• Problems to work on:
1: Decide whether each statement agrees with the text on decision tree pruning, answering yes or no and quoting the deciding words of the text exactly. (a) With pruning switched on, J48 reaches 75.5% accuracy on the breast cancer data. (b) The main effect of pruning methods is on the accuracy of the tree. (c) Pruning can be applied to structures other than trees.
2: Write out, word for word, the part of the text on decision tree pruning that opens with the words containing "Decision trees are" and closes with "about decision trees.".

• Text block:
○ ○ ○ ○ ○

Now we get a slightly worse result, 72.7%, probably not significantly worse. We get a slightly larger tree – 22 leaves and 43 nodes. That’s a double whammy, really. We’ve got a bigger tree, which is harder to understand, and we’ve got a slightly worse prediction result. We would prefer the pruned tree in this example on this dataset. I’m going to show you a more extreme example with the breast cancer data. I don’t think we’ve looked at the breast cancer data before. The class is no-recurrence-events versus recurrence-events, and there are attributes like age, menopause, tumor size, and so on. I’m going to go classify this with J48 in the default configuration.
I need to switch on pruning – that is, make unpruned false – and then run it. I get an accuracy of 75.5%, and I get a fairly small tree with 4 leaves and 2 internal nodes. I can look at that tree here, or I can visualize the tree.
We get this nice, simple little decision structure here, which is quite comprehensible and performs pretty well, 75% accuracy. I’m going to switch off pruning. Make unpruned true, and run it again. First of all, I get a much worse result, 69.6% – probably signficantly worse than the 75.5% I had before. More importantly, I get a huge tree, with 152 leaves and 179 total nodes. It’s massive. If I try to visualize that, I probably won’t be able to see very much. I can try to fit that to my screen, and it’s still impossible to see what’s going on here. In fact, if I look at the textual description of the tree, it’s just extremely complicated. That’s a bad thing.
Here, an unpruned tree is a very bad idea. We get a huge tree which does quite a bit worse than a much simpler decision structure. J48 does pruning by default and, in general, you should let it do pruning according to the default parameters. That would be my recommendation. We’ve talked about J48, or, in other words, C4.5. We talked about the progression from C4.5 by Ross Quinlan. Here is a picture of Ross Quinlan, an Australian computer scientist, at the bottom of the screen. The progression from C4.5 from Ross to J48, which is the Java implementation essentially equivalent to C4.5. It’s a very popular method. It’s a simple method and easy to use.
Decision trees are very attractive because you can look at them and see what the structure of the decision is, see what’s important about your data. There are many different pruning methods, and their main effect is to change the size of the tree. They have a small effect on the accuracy, and it often makes the accuracy worse. They often have a huge effect on the size of the tree, as we just saw with the breast cancer data. Pruning is actually a general technique to guard against overfitting, and it can be applied to structures other than trees, like decision rules. There’s a lot more we could say about decision trees.
For example, we’ve been talking about univariate decision trees – that is, ones that have a single test at each node. You can imagine a multivariate tree, where there is a compound test. The test of the node might be ‘if this attribute is that AND that attribute is something else’. You can imagine more complex decision trees produced by more complex decision tree algorithms. In general, C4.5/J48 is a popular and useful workhorse algorithm for data mining.

Decision trees run the risk of overfitting the training data. One simple counter-measure is to stop splitting when the nodes get small. Another is to construct a tree and then prune it back, starting at the leaves. For this, J48 uses a statistical test which is rather unprincipled but works well. For example, on the breast-cancer dataset it generates a tree with 4 leaves (6 nodes in total) that gets an accuracy of 75.5%. With pruning switched off, the tree has 152 leaves (179 nodes) whose accuracy is only 69.6%.

○ ○ ○ ○ ○

• Data provided:
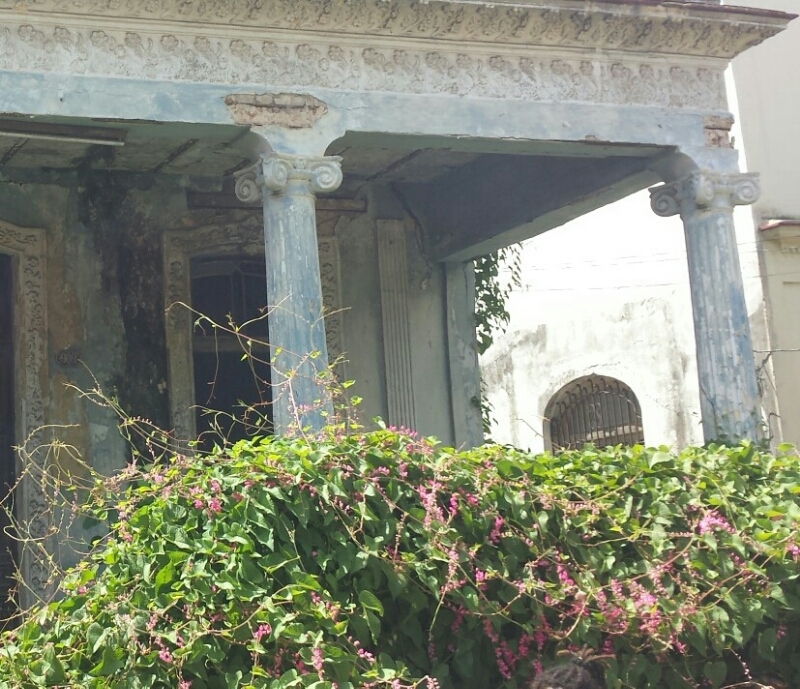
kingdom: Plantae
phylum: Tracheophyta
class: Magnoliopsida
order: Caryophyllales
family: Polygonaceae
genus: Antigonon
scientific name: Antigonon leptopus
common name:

○ ○ ○ ○ ○

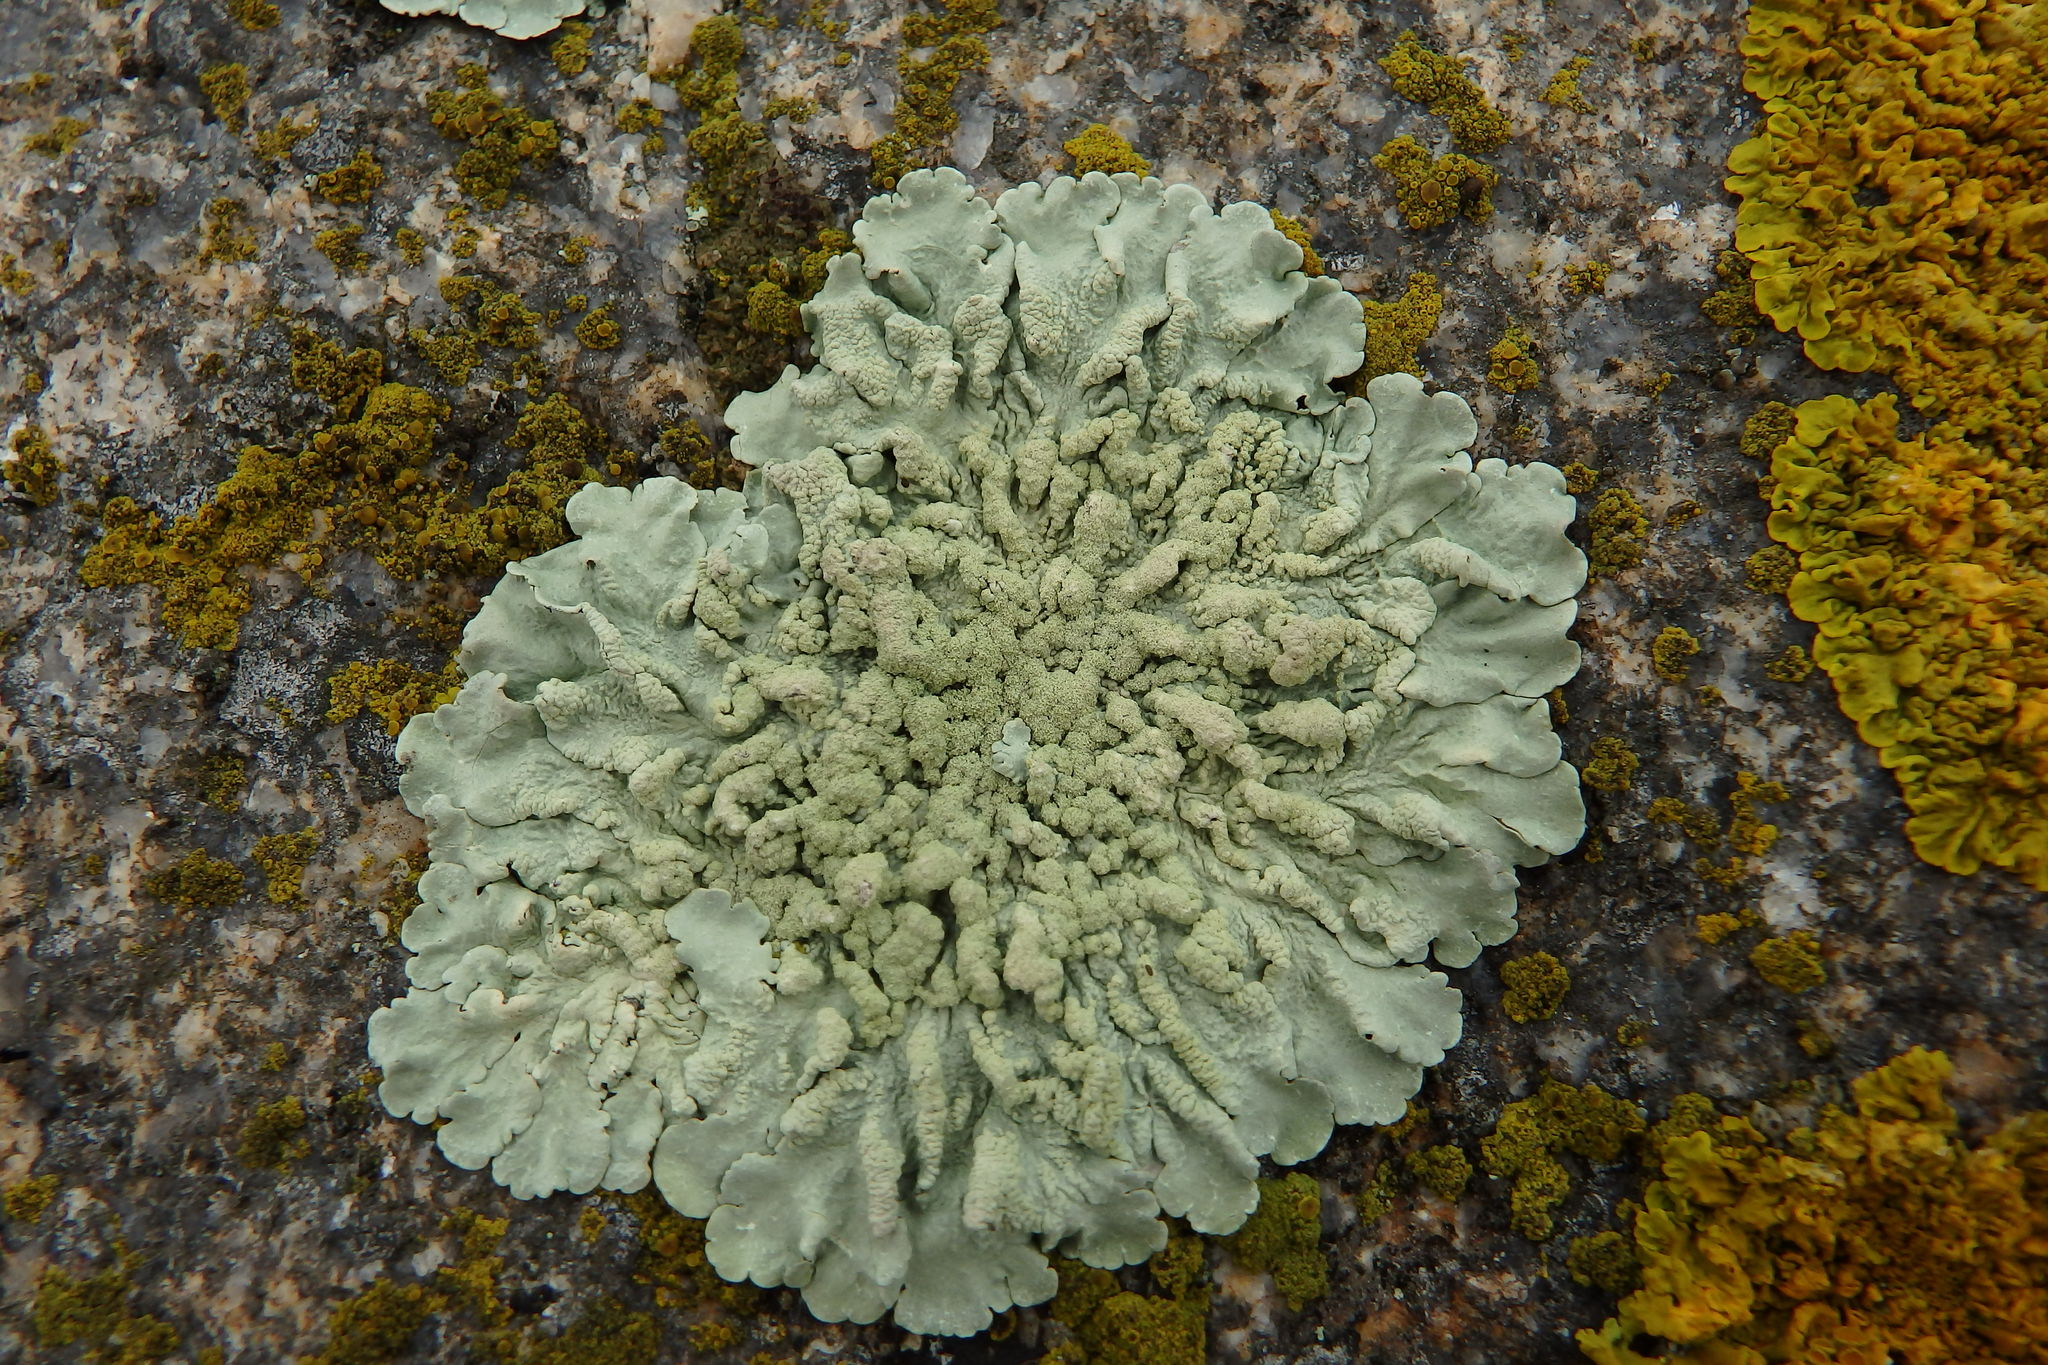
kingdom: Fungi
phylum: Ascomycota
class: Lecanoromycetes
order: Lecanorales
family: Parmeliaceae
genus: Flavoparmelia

○ ○ ○ ○ ○

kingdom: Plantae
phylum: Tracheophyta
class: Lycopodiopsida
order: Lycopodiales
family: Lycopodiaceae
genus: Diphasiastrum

○ ○ ○ ○ ○

• Answers per task:
1:
(a) Yes: "I get an accuracy of 75.5%, and I get a fairly small tree with 4 leaves and 2 internal nodes"
(b) No: "their main effect is to change the size of the tree"
(c) Yes: "it can be applied to structures other than trees, like decision rules"

2:
Decision trees are very attractive because you can look at them and see what the structure of the decision is, see what’s important about your data. There are many different pruning methods, and their main effect is to change the size of the tree. They have a small effect on the accuracy, and it often makes the accuracy worse. They often have a huge effect on the size of the tree, as we just saw with the breast cancer data. Pruning is actually a general technique to guard against overfitting, and it can be applied to structures other than trees, like decision rules. There’s a lot more we could say about decision trees.